1. Physical Drain Is Breaking the Paper Market
The crisis in physical silver is no longer theoretical. In just seven days in January 2026, 33.45 million ounces were physically withdrawn from COMEX, roughly 26% of registered inventories vanishing in a single week. Meanwhile, COMEX carries 366 million ounces in open interest contracts for March delivery but holds only 102 million ounces available to settle them. The LBMA's eligible silver stocks have shrunk to approximately 155 million ounces against annual floating demand of 900 million to 1.2 billion ounces. The Shanghai exchange only holds 25 million ounces.
Sprott's data shows the cumulative physical deficit from 2021–2025 totals nearly 800 million ounces. Mine supply has actually declined 7% since 2016, meaning this gap is structural, not cyclical. Industrial users are now signing long-term supply contracts directly with miners, bypassing exchanges entirely. We currently see backwardation (spot price higher than futures price) a signal that buyers no longer trust exchange delivery.

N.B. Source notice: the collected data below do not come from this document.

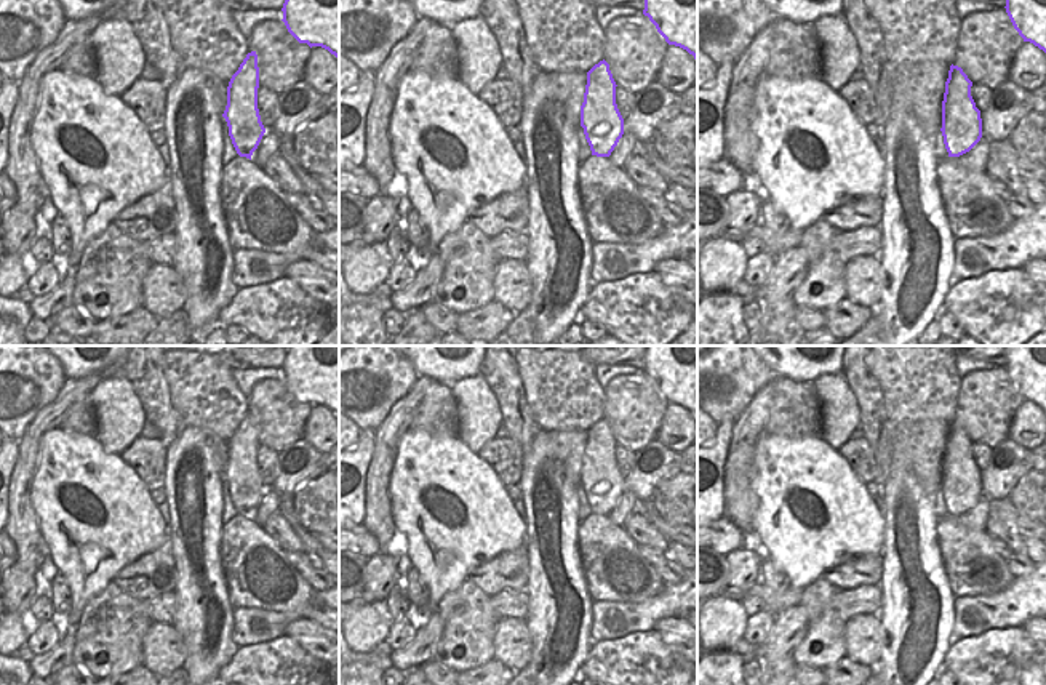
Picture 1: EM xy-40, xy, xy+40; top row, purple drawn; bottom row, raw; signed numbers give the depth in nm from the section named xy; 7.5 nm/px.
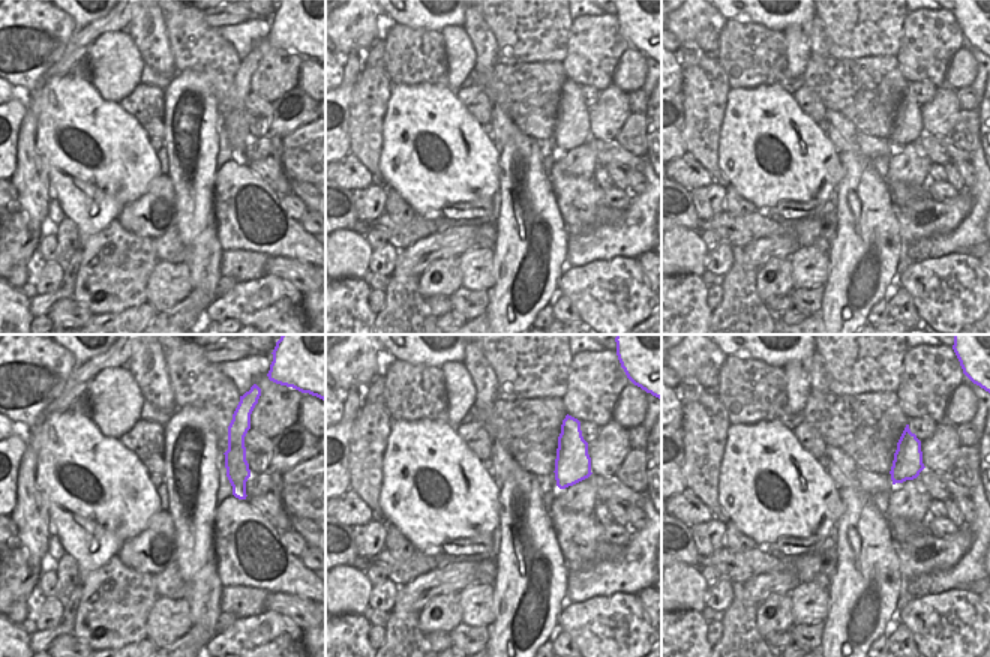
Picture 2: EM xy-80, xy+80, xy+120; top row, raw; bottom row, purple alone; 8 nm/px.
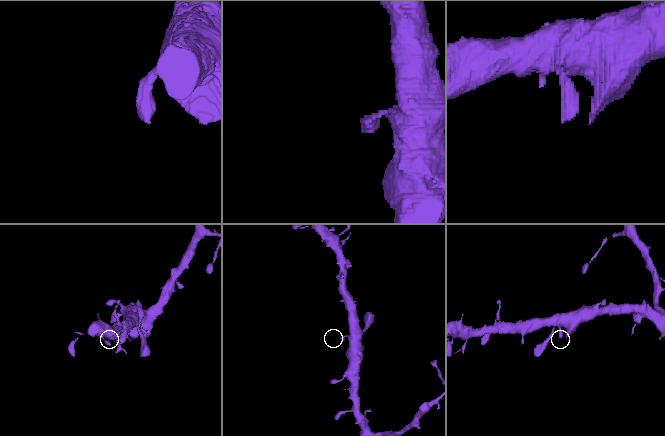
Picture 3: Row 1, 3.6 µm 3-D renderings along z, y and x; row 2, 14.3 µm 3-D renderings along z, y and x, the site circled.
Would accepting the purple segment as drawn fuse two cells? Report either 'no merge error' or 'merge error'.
no merge error

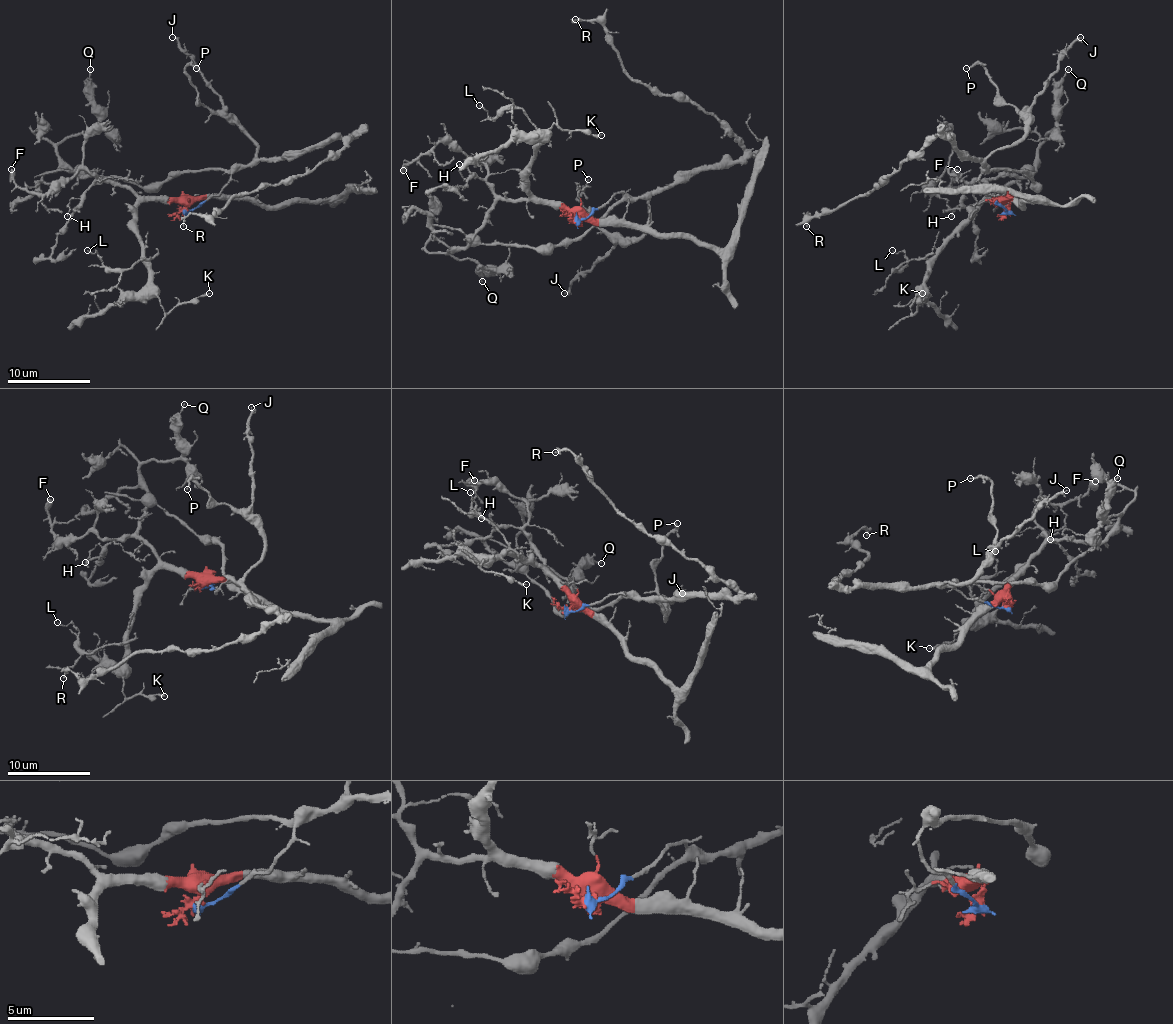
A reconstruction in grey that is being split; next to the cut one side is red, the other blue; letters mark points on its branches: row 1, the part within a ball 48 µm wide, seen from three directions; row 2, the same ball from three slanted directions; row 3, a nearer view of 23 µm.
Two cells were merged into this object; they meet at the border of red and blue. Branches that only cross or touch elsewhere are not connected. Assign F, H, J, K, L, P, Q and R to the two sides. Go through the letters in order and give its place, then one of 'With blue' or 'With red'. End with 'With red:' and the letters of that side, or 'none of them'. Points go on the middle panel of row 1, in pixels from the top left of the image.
F: Place: (403, 170). With red
H: Place: (459, 164). With red
J: Place: (564, 293). With blue
K: Place: (601, 135). With red
L: Place: (479, 105). With red
P: Place: (588, 179). With blue
Q: Place: (482, 281). With red
R: Place: (575, 19). With blue
With red: F, H, K, L, Q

2. China's Export Licensing: The Supply Shock Nobody Was Ready For
Starting January 1, 2026, China replaced its silver export quota system with a strict licensing regime. Only 44 companies have been authorized to export silver globally for 2026–2027. To qualify, an exporter must produce at least 80 tonnes annually and maintain $30 million in credit lines, instantly eliminating hundreds of small and mid-sized suppliers.
The practical effect: China has cut off 60–70% of globally tradable silver supply. This mirrors China's rare earth playbook, first dominate production, then weaponize export controls for geopolitical leverage. The U.S. government, recognizing the strategic dimension, designated silver as a critical mineral in November 2025.

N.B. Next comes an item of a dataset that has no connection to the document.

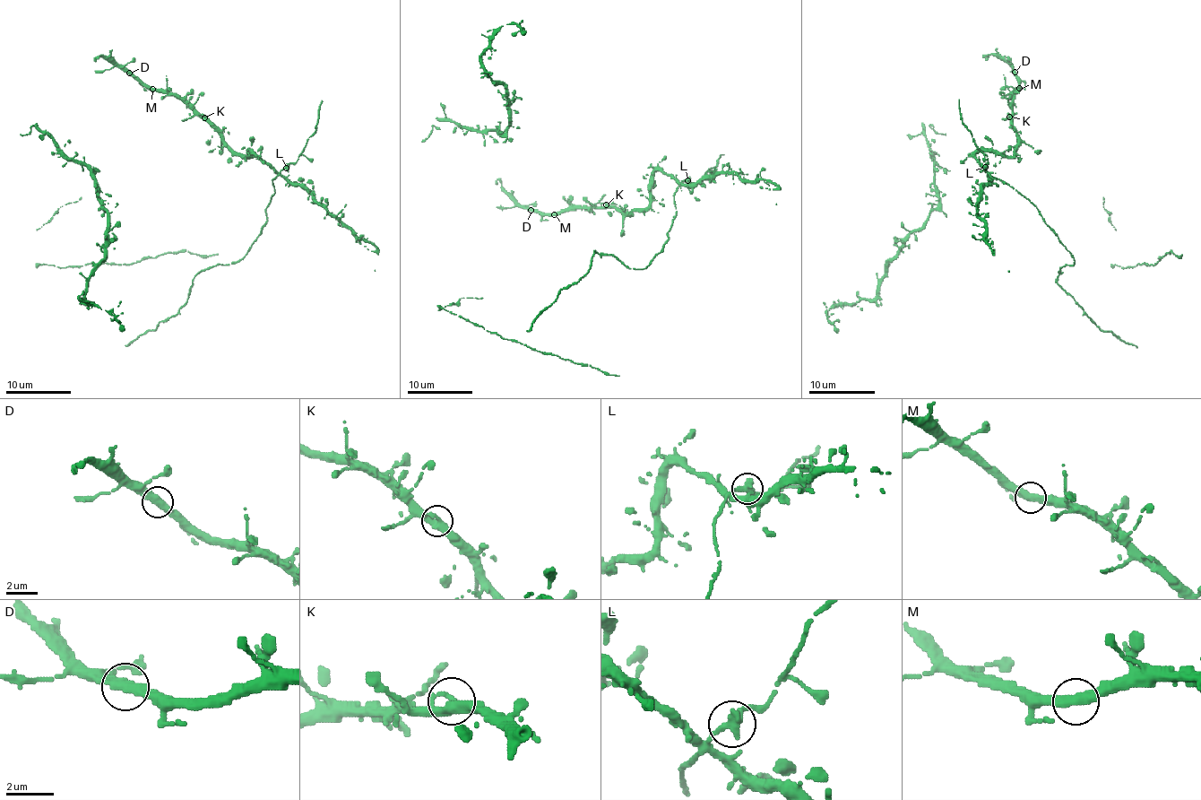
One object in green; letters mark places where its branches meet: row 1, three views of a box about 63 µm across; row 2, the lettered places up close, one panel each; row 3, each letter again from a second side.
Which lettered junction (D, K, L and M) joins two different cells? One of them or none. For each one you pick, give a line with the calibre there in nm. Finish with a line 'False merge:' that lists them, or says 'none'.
L: 420 nm
False merge: L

3. The 356:1 Paper-to-Physical Ratio: A Mathematical Impossibility
The most explosive catalyst is the one hiding in plain sight on COMEX's own data: a paper-to-physical ratio of approximately 356:1. For every single ounce of deliverable physical silver in exchange vaults, 356 paper contracts claim ownership of it.
This mirrors and even exeeds the conditions that preceded the 1979–1980 Hunt Brothers crisis, when silver briefly hit $50. The critical difference: the 1979 crisis was driven by private speculators who could be stopped by exchange rule changes. Today's squeeze is being driven by sovereign governments draining physical metal into national stockpiles, a force that no exchange rule change can reverse. China and India are buying physical through spot and deferred delivery contracts, and that metal disappears into state vaults and does not return to market. When short sellers on COMEX are forced to deliver metal they do not have, they must buy at any price. That dynamic, once triggered at scale, is what transforms a strong bull market into a historic repricing event.
The Gold-Silver Ratio Math
The final piece is simple arithmetic. The historical monetary gold-to-silver ratio averaged 15:1 to 16:1 when both metals functioned as money. With gold currently trading above $4,500 per ounce, a reversion to a 15:1 ratio produces a silver price of $300 per oz. The ratio currently sits near 60:1. The correction, when it comes, tends to be violent and fast.
TLDR;
The market fundamentals didn't change since last year. There is still a fundamental shortage, there is still a possible short squeeze and the gold/silver ratio is still relatively high. All pointing to a significantly higher silver price in the near future.
What are your views on silver? Is the run over, or will we see more explosive price action? I'm still holding on to my position. Are you?